Stored items
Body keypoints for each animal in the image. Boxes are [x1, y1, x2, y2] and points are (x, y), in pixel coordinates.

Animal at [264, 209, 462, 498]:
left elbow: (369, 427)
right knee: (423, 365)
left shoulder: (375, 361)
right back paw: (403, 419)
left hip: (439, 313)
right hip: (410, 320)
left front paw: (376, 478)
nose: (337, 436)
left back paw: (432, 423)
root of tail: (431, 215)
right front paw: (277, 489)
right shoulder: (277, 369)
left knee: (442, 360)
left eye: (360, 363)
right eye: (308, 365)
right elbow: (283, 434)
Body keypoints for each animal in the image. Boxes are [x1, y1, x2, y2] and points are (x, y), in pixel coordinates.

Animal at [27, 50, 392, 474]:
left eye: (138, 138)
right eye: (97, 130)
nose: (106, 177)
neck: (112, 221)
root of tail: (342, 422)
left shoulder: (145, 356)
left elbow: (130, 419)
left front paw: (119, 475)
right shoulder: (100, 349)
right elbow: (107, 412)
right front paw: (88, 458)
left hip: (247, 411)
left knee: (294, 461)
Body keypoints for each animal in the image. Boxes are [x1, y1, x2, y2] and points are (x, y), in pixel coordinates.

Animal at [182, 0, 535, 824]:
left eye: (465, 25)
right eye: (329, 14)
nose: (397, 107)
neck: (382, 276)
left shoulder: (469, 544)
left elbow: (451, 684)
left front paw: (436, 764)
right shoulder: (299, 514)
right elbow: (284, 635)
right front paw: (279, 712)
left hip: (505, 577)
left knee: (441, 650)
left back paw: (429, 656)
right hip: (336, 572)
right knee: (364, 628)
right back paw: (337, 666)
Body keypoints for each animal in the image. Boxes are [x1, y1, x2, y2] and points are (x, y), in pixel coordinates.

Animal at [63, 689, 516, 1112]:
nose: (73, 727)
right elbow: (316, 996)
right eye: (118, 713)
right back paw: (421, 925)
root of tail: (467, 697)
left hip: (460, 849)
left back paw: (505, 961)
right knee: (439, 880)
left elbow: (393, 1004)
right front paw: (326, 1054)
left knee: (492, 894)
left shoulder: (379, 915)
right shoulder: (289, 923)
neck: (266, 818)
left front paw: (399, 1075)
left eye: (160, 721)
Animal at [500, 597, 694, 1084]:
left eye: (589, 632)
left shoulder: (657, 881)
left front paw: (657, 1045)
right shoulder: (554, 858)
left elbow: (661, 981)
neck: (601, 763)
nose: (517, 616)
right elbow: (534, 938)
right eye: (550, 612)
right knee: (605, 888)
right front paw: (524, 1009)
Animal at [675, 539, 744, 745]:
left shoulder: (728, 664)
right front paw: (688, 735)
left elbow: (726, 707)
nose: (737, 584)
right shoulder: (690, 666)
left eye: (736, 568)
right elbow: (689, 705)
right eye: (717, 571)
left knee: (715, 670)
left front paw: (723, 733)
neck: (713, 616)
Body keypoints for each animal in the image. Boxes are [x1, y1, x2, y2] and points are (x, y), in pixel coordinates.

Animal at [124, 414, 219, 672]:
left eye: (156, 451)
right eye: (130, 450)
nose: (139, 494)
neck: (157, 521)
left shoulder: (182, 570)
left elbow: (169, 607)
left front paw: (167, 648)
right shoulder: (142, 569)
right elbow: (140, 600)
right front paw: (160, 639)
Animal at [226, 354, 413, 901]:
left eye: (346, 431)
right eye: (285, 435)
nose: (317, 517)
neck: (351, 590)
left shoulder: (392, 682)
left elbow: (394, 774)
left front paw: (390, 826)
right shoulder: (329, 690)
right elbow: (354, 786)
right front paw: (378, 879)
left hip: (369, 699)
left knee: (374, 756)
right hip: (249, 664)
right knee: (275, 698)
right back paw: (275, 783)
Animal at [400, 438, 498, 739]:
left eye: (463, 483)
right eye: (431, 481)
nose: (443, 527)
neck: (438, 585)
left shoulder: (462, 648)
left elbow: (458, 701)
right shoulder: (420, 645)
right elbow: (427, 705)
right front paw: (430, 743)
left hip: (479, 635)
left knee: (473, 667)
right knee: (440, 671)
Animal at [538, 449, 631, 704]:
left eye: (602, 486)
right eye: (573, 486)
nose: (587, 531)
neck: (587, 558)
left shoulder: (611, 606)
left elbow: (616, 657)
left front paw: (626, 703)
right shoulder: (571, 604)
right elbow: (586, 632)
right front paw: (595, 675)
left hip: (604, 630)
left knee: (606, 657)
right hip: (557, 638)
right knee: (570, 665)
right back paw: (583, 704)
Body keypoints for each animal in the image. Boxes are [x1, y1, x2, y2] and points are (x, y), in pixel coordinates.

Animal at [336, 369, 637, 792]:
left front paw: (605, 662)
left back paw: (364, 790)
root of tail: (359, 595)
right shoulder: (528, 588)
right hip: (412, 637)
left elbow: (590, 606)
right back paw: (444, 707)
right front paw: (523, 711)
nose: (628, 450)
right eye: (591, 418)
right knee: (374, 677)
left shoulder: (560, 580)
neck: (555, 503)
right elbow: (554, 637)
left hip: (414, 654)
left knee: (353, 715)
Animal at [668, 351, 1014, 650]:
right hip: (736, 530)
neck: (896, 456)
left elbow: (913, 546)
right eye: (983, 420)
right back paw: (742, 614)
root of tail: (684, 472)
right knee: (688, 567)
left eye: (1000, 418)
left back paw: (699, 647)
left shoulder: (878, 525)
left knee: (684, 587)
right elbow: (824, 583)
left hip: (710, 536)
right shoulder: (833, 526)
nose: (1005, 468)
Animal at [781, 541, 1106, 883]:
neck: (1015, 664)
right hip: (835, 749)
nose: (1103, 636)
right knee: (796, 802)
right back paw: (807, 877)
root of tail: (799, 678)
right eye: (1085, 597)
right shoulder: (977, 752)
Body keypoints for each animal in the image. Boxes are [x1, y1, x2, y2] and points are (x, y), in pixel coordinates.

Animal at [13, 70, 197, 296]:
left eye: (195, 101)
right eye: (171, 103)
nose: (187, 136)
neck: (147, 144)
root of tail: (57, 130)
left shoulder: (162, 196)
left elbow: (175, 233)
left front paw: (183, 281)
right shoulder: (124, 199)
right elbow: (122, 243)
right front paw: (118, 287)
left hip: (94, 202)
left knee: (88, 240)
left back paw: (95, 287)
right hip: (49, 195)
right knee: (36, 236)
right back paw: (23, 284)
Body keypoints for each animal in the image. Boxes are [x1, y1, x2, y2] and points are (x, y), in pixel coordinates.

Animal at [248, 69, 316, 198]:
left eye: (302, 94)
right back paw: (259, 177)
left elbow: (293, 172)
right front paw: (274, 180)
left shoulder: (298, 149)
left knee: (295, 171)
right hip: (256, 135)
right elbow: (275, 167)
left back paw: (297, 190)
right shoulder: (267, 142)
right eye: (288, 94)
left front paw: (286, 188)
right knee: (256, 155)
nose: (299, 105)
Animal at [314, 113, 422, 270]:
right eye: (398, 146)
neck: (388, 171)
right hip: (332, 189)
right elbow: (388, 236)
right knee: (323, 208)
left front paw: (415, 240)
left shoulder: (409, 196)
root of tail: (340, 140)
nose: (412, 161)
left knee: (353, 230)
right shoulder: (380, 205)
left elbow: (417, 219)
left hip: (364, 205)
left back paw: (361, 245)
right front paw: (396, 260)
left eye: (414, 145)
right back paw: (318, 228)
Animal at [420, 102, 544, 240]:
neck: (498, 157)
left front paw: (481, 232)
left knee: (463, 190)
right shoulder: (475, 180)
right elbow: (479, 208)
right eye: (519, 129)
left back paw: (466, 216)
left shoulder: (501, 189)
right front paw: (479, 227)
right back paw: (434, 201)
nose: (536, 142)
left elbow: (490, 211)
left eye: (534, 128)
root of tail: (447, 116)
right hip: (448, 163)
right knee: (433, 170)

WHAT THE TASK REQUIRES
Reproduce only those lines of the entries above that run from the line with "nose: (299, 105)" to the final line.

ANSWER FOR THIS EXERCISE
nose: (299, 105)
Animal at [314, 113, 422, 270]:
right eye: (398, 146)
neck: (388, 171)
right hip: (332, 189)
right elbow: (388, 236)
right knee: (323, 208)
left front paw: (415, 240)
left shoulder: (409, 196)
root of tail: (340, 140)
nose: (412, 161)
left knee: (353, 230)
right shoulder: (380, 205)
left elbow: (417, 219)
left hip: (364, 205)
left back paw: (361, 245)
right front paw: (396, 260)
left eye: (414, 145)
right back paw: (318, 228)
Animal at [420, 102, 544, 240]:
neck: (498, 157)
left front paw: (481, 232)
left knee: (463, 190)
right shoulder: (475, 180)
right elbow: (479, 208)
right eye: (519, 129)
left back paw: (466, 216)
left shoulder: (501, 189)
right front paw: (479, 227)
right back paw: (434, 201)
nose: (536, 142)
left elbow: (490, 211)
left eye: (534, 128)
root of tail: (447, 116)
right hip: (448, 163)
right knee: (433, 170)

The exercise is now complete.